Ben Green and I have just uploaded to the arXiv our paper “New bounds for Szemeredi’s theorem, Ia: Progressions of length 4 in finite field geometries revisited“, submitted to Proc. Lond. Math. Soc.. This is both an erratum to, and a replacement for, our previous paper “New bounds for Szemeredi’s theorem. I. Progressions of length 4 in finite field geometries“. The main objective in both papers is to bound the quantity {r_4(F^n)} for a vector space {F^n} over a finite field {F} of characteristic greater than {4}, where {r_4(F^n)} is defined as the cardinality of the largest subset of {F^n} that does not contain an arithmetic progression of length {4}. In our earlier paper, we gave two arguments that bounded {r_4(F^n)} in the regime when the field {F} was fixed and {n} was large. The first “cheap” argument gave the bound

\displaystyle  r_4(F^n) \ll |F|^n \exp( - c \sqrt{\log n} )

and the more complicated “expensive” argument gave the improvement

\displaystyle  r_4(F^n) \ll |F|^n n^{-c} \ \ \ \ \ (1)

for some constant {c>0} depending only on {F}.

Unfortunately, while the cheap argument is correct, we discovered a subtle but serious gap in our expensive argument in the original paper. Roughly speaking, the strategy in that argument is to employ the density increment method: one begins with a large subset {A} of {F^n} that has no arithmetic progressions of length {4}, and seeks to locate a subspace on which {A} has a significantly increased density.
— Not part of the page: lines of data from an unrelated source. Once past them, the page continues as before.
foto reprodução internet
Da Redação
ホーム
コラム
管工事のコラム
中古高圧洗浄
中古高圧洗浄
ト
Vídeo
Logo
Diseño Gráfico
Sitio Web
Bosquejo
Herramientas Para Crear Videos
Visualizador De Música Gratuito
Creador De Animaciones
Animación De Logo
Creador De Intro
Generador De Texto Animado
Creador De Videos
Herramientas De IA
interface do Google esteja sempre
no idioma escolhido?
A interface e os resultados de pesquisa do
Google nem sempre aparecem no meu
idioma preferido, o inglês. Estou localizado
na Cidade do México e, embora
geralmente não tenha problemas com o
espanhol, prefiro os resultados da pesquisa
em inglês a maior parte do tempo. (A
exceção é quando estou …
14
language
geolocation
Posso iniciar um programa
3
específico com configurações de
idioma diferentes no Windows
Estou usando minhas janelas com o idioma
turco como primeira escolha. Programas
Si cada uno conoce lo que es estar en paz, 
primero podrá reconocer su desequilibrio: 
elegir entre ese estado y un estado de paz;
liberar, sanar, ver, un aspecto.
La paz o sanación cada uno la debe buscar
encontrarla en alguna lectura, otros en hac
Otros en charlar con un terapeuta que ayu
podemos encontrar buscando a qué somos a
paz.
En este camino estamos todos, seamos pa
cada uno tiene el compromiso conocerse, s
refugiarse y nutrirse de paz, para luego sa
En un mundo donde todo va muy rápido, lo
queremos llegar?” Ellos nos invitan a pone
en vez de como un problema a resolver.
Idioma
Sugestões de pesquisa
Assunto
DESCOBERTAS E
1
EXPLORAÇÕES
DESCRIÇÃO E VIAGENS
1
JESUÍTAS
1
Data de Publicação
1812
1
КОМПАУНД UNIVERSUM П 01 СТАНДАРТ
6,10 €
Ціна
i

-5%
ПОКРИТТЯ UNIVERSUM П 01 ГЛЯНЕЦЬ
Then, by using a “Koopman-von Neumann theorem”, ultimately based on an iteration of the inverse {U^3} theorem of Ben and myself (and also independently by Samorodnitsky), one approximates {A} by a “quadratically structured” function {f}, which is (locally) a combination of a bounded number of quadratic phase functions, which one can prepare to be in a certain “locally equidistributed” or “locally high rank” form. (It is this reduction to the high rank case that distinguishes the “expensive” argument from the “cheap” one.) Because {A} has no progressions of length {4}, the count of progressions of length {4} weighted by {f} will also be small; by combining this with the theory of equidistribution of quadratic phase functions, one can then conclude that there will be a subspace on which {f} has increased density.

The error in the paper was to conclude from this that the original function {1_A} also had increased density on the same subspace; it turns out that the manner in which {f} approximates {1_A} is not strong enough to deduce this latter conclusion from the former. (One can strengthen the nature of approximation until one restores such a conclusion, but only at the price of deteriorating the quantitative bounds on {r_4(F^n)} one gets at the end of the day to be worse than the cheap argument.)

After trying unsuccessfully to repair this error, we eventually found an alternate argument, based on earlier papers of ourselves and of Bergelson-Host-Kra, that avoided the density increment method entirely and ended up giving a simpler proof of a stronger result than (1), and also gives the explicit value of {c = 2^{-22}} for the exponent {c} in (1). In fact, it gives the following stronger result:

Theorem 1 Let {A} be a subset of {F^n} of density at least {\alpha}, and let {\epsilon>0}. Then there is a subspace {W} of {F^n} of codimension {O( \epsilon^{-2^{20}})} such that the number of (possibly degenerate) progressions {a, a+r, a+2r, a+3r} in {A \cap W} is at least {(\alpha^4-\epsilon)|W|^2}.

The bound (1) is an easy consequence of this theorem after choosing {\epsilon := \alpha^4/2} and removing the degenerate progressions from the conclusion of the theorem.

The main new idea is to work with a local Koopman-von Neumann theorem rather than a global one, trading a relatively weak global approximation to {1_A} with a significantly stronger local approximation to {1_A} on a subspace {W}. This is somewhat analogous to how sometimes in graph theory it is more efficient (from the point of view of quantative estimates) to work with a local version of the Szemerédi regularity lemma which gives just a single regular pair of cells, rather than attempting to regularise almost all of the cells. This local approach is well adapted to the inverse {U^3} theorem we use (which also has this local aspect), and also makes the reduction to the high rank case much cleaner. At the end of the day, one ends up with a fairly large subspace {W} on which {A} is quite dense (of density {\alpha-O(\epsilon)}) and which can be well approximated by a “pure quadratic” object, namely a function of a small number of quadratic phases obeying a high rank condition. One can then exploit a special positivity property of the count of length four progressions weighted by pure quadratic objects, essentially due to Bergelson-Host-Kra, which then gives the required lower bound.